Why does St. Paul leave alley snowplowing to its residents?
St. Paul has been a city for roughly 165 winters, and has never plowed its alleys.
Instead, neighbors chip in, block by block, to hire someone to plow their stretch of alley each winter. On some blocks, not everyone pays their share. On others, no one organizes plowing at all, leaving a frozen obstacle course for cars exiting their garages and recycling and garbage trucks running their routes.
So why doesn't the city step in and take care of it, the way Minneapolis does?
It's a constant query in the capital city, and one that an anonymous reader brought to Curious Minnesota, our community-driven reporting project fueled by questions from readers.
The answer begins way back in St. Paul's history, when streets and alleys in the new city were built without much thought to how each piece would fit into a larger network.
"Especially in the early days, there wasn't any planning," said Don Empson, who wrote a street guide to St. Paul. "One developer would do 40 acres and then the next developer would do another 40 acres, and they wouldn't put the streets in the same."
The result is a hodgepodge of alleys that were never engineered for standard grades or drainage — unlike in Minneapolis, where most of the original alleys were paved in the 1920s and '30s, according to Mike Kennedy of the Minneapolis Public Works Department.
Today, St. Paul's alleys vary in design and material from block to block. Some are still made of gravel, brick — even, in one case, wood.
"We have this huge network of old, failing alleys that pothole and don't drain correctly — all that kind of stuff," said Chris Anderson, a street maintenance field supervisor with St. Paul Public Works.
According to a 2019 University of Minnesota report examining the feasibility of alley plowing in St. Paul, plowing the city's 1,800 lane miles of streets, bridges and some public sidewalks costs $3 million to $4 million a year. Alley plowing would add nearly $4.8 million a year, plus about $3 million in upfront costs.

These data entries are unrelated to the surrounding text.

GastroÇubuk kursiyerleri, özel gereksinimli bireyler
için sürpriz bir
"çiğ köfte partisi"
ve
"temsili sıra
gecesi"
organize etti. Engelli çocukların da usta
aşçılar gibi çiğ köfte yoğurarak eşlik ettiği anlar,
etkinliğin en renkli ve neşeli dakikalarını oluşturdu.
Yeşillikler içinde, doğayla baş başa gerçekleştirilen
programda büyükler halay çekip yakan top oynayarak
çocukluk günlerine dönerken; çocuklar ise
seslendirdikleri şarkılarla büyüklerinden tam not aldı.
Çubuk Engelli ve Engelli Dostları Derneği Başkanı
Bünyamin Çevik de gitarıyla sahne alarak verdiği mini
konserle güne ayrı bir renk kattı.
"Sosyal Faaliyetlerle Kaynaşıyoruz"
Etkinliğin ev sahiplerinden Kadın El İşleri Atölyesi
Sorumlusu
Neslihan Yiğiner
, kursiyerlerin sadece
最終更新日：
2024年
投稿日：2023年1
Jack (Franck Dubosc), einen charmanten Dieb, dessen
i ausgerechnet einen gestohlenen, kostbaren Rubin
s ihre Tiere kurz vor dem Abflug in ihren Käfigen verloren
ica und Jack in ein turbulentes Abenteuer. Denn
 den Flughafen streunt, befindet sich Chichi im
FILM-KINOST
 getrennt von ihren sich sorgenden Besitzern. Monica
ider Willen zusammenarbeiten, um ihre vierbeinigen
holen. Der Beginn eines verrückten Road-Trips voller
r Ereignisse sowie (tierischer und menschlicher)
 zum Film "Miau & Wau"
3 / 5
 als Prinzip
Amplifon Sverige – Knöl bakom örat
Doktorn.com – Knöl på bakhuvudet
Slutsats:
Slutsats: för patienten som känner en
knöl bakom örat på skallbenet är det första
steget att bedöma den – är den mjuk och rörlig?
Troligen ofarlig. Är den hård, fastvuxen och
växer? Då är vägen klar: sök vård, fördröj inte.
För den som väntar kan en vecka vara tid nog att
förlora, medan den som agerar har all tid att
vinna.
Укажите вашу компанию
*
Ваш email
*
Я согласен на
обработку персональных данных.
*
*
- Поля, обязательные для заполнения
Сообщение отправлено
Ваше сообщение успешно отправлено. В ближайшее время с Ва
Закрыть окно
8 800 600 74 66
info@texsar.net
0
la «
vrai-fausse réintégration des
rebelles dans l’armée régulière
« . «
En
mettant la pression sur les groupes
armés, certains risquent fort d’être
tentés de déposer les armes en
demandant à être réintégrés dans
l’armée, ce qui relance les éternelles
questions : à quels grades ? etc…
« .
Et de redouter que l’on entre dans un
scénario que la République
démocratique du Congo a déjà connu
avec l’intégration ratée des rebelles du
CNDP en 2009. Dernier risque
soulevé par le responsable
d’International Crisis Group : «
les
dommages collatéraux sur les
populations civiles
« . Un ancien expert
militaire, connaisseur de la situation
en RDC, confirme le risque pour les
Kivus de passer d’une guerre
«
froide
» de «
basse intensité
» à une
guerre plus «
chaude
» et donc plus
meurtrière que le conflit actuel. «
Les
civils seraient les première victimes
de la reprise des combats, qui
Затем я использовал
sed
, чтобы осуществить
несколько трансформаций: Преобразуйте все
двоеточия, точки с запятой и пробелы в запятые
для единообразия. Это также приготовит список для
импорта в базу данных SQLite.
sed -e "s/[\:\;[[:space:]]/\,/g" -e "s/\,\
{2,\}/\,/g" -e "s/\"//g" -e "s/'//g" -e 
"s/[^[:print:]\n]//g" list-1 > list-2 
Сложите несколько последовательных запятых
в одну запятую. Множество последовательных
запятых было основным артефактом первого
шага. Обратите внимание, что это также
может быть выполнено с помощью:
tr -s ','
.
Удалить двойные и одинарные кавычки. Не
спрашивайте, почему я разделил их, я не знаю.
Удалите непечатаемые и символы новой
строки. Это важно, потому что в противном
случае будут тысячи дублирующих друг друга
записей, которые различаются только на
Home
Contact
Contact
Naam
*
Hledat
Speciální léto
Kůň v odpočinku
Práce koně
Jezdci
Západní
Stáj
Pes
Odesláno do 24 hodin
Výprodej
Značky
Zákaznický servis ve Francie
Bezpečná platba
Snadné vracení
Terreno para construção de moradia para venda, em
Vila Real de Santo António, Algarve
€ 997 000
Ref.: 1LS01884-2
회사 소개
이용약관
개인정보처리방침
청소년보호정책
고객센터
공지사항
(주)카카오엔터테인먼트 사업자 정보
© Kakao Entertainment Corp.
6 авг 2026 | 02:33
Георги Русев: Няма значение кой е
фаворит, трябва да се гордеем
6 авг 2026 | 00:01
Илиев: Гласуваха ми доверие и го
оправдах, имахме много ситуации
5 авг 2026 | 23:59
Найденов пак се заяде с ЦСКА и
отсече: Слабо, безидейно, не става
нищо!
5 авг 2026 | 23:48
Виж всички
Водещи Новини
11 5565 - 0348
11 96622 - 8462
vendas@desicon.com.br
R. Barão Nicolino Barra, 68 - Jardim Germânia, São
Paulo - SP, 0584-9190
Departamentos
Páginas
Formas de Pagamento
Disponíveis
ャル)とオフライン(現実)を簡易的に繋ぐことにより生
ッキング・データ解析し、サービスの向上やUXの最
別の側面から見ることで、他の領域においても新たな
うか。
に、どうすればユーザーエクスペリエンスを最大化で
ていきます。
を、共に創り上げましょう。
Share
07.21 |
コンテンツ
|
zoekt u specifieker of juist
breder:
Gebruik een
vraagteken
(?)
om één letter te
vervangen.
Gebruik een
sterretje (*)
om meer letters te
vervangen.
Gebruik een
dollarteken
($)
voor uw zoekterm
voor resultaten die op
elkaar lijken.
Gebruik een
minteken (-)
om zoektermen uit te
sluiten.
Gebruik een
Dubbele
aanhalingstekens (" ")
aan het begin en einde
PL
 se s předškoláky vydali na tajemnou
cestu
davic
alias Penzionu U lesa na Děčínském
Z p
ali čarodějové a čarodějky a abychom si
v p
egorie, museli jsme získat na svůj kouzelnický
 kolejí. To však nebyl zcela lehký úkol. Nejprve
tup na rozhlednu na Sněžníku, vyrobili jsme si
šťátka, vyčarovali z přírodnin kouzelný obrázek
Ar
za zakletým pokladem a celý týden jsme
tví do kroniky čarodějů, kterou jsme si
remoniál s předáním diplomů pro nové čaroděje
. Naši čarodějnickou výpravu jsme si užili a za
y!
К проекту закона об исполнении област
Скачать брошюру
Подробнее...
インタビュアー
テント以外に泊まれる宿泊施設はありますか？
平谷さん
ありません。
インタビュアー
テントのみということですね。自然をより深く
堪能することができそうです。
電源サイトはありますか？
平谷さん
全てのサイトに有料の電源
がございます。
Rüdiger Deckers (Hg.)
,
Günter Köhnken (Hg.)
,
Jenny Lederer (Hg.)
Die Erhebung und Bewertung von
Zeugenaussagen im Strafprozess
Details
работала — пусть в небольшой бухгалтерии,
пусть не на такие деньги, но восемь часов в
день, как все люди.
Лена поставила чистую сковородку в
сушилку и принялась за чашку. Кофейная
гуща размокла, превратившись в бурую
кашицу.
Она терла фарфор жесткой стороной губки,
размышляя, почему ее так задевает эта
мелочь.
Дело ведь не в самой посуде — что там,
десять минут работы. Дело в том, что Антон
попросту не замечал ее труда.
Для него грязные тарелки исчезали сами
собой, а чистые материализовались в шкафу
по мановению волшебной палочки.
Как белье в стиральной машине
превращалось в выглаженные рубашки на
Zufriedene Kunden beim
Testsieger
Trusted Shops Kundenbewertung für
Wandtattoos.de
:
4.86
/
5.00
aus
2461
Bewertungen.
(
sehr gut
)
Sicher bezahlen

"One of the challenges is that we're not equipped right now with the staffing or the resources to properly plow those alleys," said Lisa Hiebert, Public Works spokeswoman. Maneuvering alleys efficiently would require smaller trucks than the city has in its fleet, she said.
The U report, which included a survey of St. Paul residents, found that those who have organized alley plowing on their block are largely satisfied, and those who don't are not. Researchers recommended the city step in to fill the gap.
With a looming $20 million 2021 budget deficit, though, it's unlikely that will happen anytime soon.
"The biggest suggestion that we have for residents is to really try to work with your neighbors and see what you can pull together," Hiebert said. "It's one of those things of really needing to work together to help each other out."